France Stratégie identifie deux scénarios opposés. Le premier: la diffusion de l’IA se fera “dans la continuité de la transformation numérique” des entreprises, ce qui conduirait à “des transformations progressives des tâches, des emplois, des compétences et des organisations, avec la possibilité d’accompagner les évolutions pour les travailleurs ainsi que pour les usagers.” Le second scénario: une transformation brutale, avec un “temps d’adaptation des entreprises (...) très court” et “de réelles difficultés”. L'organisme a analysé en profondeur trois secteurs. Pour l’activité de taxi et le transport routier de marchandises, il table sur une transition rapide - alors que le gouvernement doit présenter un plan pour le développement de la voiture sans chauffeur mi-avril. Pour le secteur bancaire en revanche, une “évolution progressive” est à prévoir. Quant aux sous-secteurs de la santé, ils devraient évoluer de manières très diverses. “La vitesse de transition dépendra en partie de la technologie, mais plus vraisemblablement d’une combinaison entre acceptation sociale et volonté politique”, note le rapport.

Enseignement n°4 : Travailler avec une IA ne sera pas forcément une sinécure.

“L’automatisation des tâches et des métiers peut constituer une chance historique de désautomatisation du travail humain: elle permet de développer des capacités proprement humaines (créativité, dextérité manuelle, pensée abstraite, résolution de problèmes)”, se réjouit le rapport Villani. Sauf que ce ne sera pas forcément le cas car “obéir aux ordres d’une intelligence artificielle, perdre le contrôle sur les processus, déléguer les décisions à la machine sont autant de modes de complémentarité qui (...) seront susceptibles de créer de la souffrance au travail”, poursuit le rapport. Exemple cité dans l'étude: les entrepôts logistiques, dans lesquels certains salariés suivent toute la journée les ordres d’un programme informatique. Le sujet est de taille, donc, d’autant que “la très grande majorité des emplois qui verront le jour comporteront la nécessité de travailler avec une machine”. La solution? Une refonte de la législation concernant les conditions de travail, aujourd’hui “principalement adaptée aux modes de travail de l’ère industrielle”.

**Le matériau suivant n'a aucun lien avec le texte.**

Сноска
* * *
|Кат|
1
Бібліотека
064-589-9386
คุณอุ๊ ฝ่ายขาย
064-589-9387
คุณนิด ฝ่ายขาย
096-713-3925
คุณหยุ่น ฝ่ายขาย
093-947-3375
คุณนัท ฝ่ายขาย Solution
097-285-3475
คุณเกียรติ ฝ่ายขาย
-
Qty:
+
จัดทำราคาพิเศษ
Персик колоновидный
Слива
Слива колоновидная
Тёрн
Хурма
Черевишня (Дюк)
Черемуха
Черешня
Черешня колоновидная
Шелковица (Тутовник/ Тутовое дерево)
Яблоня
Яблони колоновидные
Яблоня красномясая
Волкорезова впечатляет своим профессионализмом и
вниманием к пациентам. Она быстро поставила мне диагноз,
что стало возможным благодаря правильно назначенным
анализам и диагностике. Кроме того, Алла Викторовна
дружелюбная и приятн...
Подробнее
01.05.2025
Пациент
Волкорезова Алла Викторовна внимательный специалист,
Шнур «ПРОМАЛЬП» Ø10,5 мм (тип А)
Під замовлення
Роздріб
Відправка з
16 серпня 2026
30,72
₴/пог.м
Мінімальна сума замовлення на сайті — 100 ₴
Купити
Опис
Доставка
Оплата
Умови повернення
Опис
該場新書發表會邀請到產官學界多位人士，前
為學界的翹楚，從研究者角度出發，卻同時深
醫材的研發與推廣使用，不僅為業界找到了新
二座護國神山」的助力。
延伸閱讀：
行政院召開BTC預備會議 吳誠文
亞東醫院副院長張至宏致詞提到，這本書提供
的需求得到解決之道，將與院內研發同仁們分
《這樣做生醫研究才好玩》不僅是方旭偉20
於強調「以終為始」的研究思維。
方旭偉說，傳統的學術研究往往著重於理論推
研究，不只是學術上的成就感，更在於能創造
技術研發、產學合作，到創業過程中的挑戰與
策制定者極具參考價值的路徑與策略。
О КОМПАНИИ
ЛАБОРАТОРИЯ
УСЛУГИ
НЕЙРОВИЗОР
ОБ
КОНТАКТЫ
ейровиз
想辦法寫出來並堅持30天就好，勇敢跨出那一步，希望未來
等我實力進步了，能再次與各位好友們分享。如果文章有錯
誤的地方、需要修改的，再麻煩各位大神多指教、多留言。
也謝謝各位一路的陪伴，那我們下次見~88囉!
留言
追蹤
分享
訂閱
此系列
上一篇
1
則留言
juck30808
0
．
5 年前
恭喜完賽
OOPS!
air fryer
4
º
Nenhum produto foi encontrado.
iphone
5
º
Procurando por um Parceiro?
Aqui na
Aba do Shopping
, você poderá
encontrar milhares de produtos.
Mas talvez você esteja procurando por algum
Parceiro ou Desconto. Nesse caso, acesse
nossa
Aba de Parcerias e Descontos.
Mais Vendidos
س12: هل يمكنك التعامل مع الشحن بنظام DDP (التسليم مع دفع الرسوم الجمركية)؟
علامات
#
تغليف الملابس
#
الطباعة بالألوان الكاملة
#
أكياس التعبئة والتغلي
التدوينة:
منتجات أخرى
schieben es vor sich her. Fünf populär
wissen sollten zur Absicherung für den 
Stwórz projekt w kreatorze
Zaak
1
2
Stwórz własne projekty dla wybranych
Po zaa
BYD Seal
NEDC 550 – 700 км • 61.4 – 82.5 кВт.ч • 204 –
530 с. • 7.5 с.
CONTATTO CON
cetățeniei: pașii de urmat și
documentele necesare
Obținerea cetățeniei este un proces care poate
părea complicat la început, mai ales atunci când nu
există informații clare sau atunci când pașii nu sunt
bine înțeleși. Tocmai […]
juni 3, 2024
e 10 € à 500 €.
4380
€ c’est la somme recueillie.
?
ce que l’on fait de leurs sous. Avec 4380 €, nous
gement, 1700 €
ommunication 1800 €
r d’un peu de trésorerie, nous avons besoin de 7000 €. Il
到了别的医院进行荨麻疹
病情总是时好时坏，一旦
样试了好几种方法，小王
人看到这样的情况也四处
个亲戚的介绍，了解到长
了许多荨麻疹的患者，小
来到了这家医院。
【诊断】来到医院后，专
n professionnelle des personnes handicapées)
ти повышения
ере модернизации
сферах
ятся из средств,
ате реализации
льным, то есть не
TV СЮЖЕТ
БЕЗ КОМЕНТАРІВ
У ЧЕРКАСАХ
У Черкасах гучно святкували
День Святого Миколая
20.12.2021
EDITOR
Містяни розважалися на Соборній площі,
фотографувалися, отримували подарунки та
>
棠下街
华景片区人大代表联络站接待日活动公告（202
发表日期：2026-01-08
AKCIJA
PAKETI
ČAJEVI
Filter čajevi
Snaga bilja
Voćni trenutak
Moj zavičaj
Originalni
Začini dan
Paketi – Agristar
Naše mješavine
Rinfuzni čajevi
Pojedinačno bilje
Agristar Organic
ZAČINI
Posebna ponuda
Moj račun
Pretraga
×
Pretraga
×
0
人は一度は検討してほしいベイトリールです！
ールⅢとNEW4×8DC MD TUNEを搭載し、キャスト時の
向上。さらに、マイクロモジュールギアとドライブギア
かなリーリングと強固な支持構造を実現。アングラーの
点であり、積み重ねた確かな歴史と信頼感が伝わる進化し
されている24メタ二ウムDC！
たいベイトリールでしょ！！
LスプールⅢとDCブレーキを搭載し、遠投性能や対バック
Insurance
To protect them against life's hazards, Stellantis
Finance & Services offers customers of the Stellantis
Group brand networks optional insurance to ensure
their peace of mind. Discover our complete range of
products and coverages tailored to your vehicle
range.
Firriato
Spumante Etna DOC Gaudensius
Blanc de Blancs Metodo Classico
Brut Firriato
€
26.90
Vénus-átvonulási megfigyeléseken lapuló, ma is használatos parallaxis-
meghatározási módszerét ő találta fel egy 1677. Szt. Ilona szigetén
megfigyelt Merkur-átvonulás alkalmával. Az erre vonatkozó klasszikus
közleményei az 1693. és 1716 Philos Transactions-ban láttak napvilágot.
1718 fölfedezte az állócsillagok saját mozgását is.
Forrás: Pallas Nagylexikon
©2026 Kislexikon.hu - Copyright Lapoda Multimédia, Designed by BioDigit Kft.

Enseignement n°5 : Mal déployée, l'intelligence artificielle pourrait conduire à une explosion des inégalités.

“L’histoire nous enseigne que les précédentes transitions ne se sont pas faites sans encombre et que les processus de réajustement politiques ont parfois été violents, souvent au détriment des populations déjà les plus fragiles”, explique le rapport Villani, ajoutant que “les risques d’augmentation du chômage et des inégalités peuvent être élevés”. France Stratégie tempère: “Le scénario souvent avancé d’une transformation radicale et massive du travail apparaît toutefois peu crédible”. Mais ses experts rappellent que, dans certains secteurs ou sous-secteurs, “des ruptures peuvent se produire, avec tout ce que cela suppose d’ajustements brutaux (chômage, reconversions professionnelles, détérioration des conditions de travail, etc.)”, et que “mal déployée, [l’IA] peut conduire à une « prolétarisation » accrue des travailleurs”.